A Macri le bajaron el pulgar por "falta de audacia". A Milei le bajan el pulgar por "sus formas". Lo cierto es que en este país hay un 30% de votantes que se define como antiperonista, pero que, en la realidad de los hechos, son más peronistas que un bombo y choripán.

Si no fuiste a votar, sos peronista y tuviste lo que buscabas: un triunfo peronista. No digo que esté mal, simplemente reconozcan lo que son a la hora de votar. Independientemente de los méritos de una gestión macroeconómica como la actual, que logró articular un ancla cambiaria, un ancla monetaria y un ancla fiscal, en Argentina todo se derrumba si no existe un ancla política.

Lo demás deja de importar y el país puede implosionar con rapidez, aun cuando la gestión económica muestre consistencia en términos generales. La explicación está en la fenomenal bipolaridad de una porción del electorado: un 30% que a veces vota liberalismo, otras veces comunismo, y que en realidad refleja una frustración crónica frente a ochenta años de errores acumulados.

Esa frustración es legítima: todo argentino tiene derecho a sentirse así porque, aun con una gestión puntual que merezca reconocimiento, la historia de fracasos pesa más y habilita siempre la crítica.

Es justamente ese grupo pendular el que termina marcando la diferencia entre los aciertos relativos de un gobierno y la pesada herencia de un país que arrastra décadas de mediocridad, fragilidad y escasa capacidad de crecimiento.

En esa tensión se expresa su voto, y de allí nace su inevitable bipolaridad política. Esta bipolaridad política se ha transformado en un clásico para los mercados financieros internacionales. Cada vez que se aproxima una elección en la Argentina, el evento promete convertirse en otro cisne negro para un mundo que ya comienza a acostumbrarse a la fenomenal incertidumbre política que caracteriza al país.

En este contexto, gane quien gane, resulta inviable que fluyan inversiones internacionales con la intención de proyectar negocios de largo plazo: simplemente, en la Argentina el concepto de largo plazo está anulado por una sociedad que en un ciclo puede optar por comunismo y en el siguiente abrazar al liberalismo.

Con semejante nivel de aleatoriedad e incertidumbre, se vuelve imposible construir algo contundente y duradero en este país y así la venimos remando desde 1930 y las consecuencias son la generación de una sistemática dinámica de pobreza para un país que podría haber sido Australia.

Claramente no somos un país normal, porque en un país normal, gane quien gane, los consensos básicos que marcan un sendero de largo plazo no se discuten.

En la Argentina sucede exactamente lo contrario: si triunfa el peronismo, giramos hacia la izquierda; si gana el no peronismo, intentamos "con vergüenza", movernos hacia la derecha. Lo irónico es que, aun así, nunca terminamos de definirnos.

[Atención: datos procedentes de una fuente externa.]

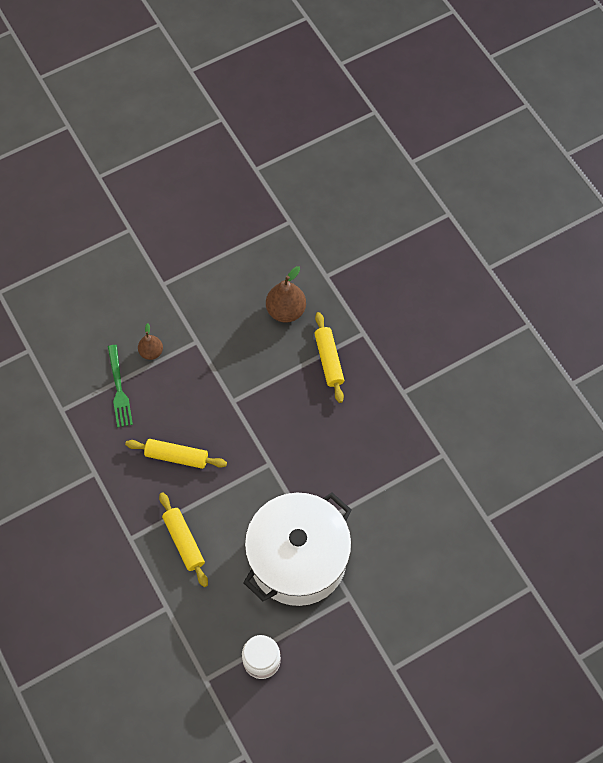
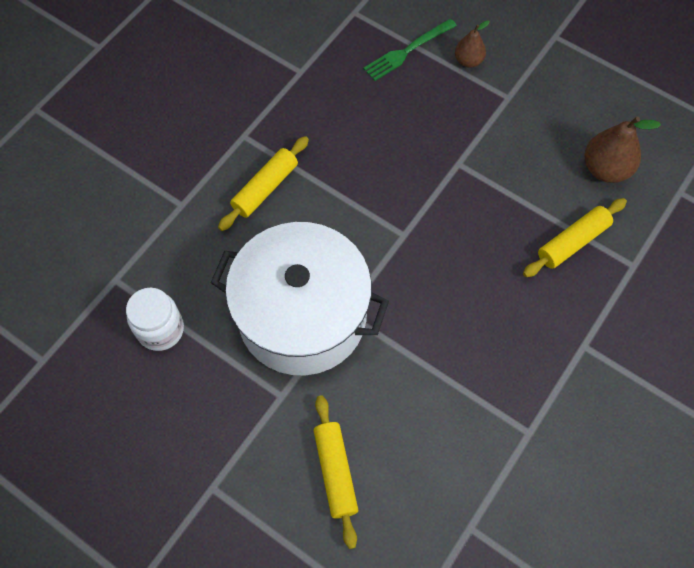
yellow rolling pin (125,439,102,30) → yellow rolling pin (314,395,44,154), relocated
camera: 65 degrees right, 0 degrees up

Queremos ser Cuba, pero cuando casi llegamos, decidimos dar marcha atrás y girar hacia el otro lado. Queremos ser Australia, pero cuando el rumbo se acerca a dicho destino, retrocedemos y volvemos a coquetear con Cuba.

Somos únicos en el mundo y esa tan peculiar pendularidad nos convierte en estúpidos. La sociedad argentina es una máquina de perder oportunidades porque desde hace un siglo amagamos a ser Cuba sin querer e intentamos converger a Australia sin parecerlo.

Y ahora, otra vez, cuando parecía que nos encaminábamos hacia la derecha, reaparecen las dudas, las frustraciones, las caras largas y las quejas. No sabemos distinguir entre las dificultades propias de la macroeconomía actual y las responsabilidades concretas de quienes nos trajeron hasta aquí. Se repite la misma historia, una y otra vez, en un país que el mundo entero percibe como un psiquiátrico a cielo abierto.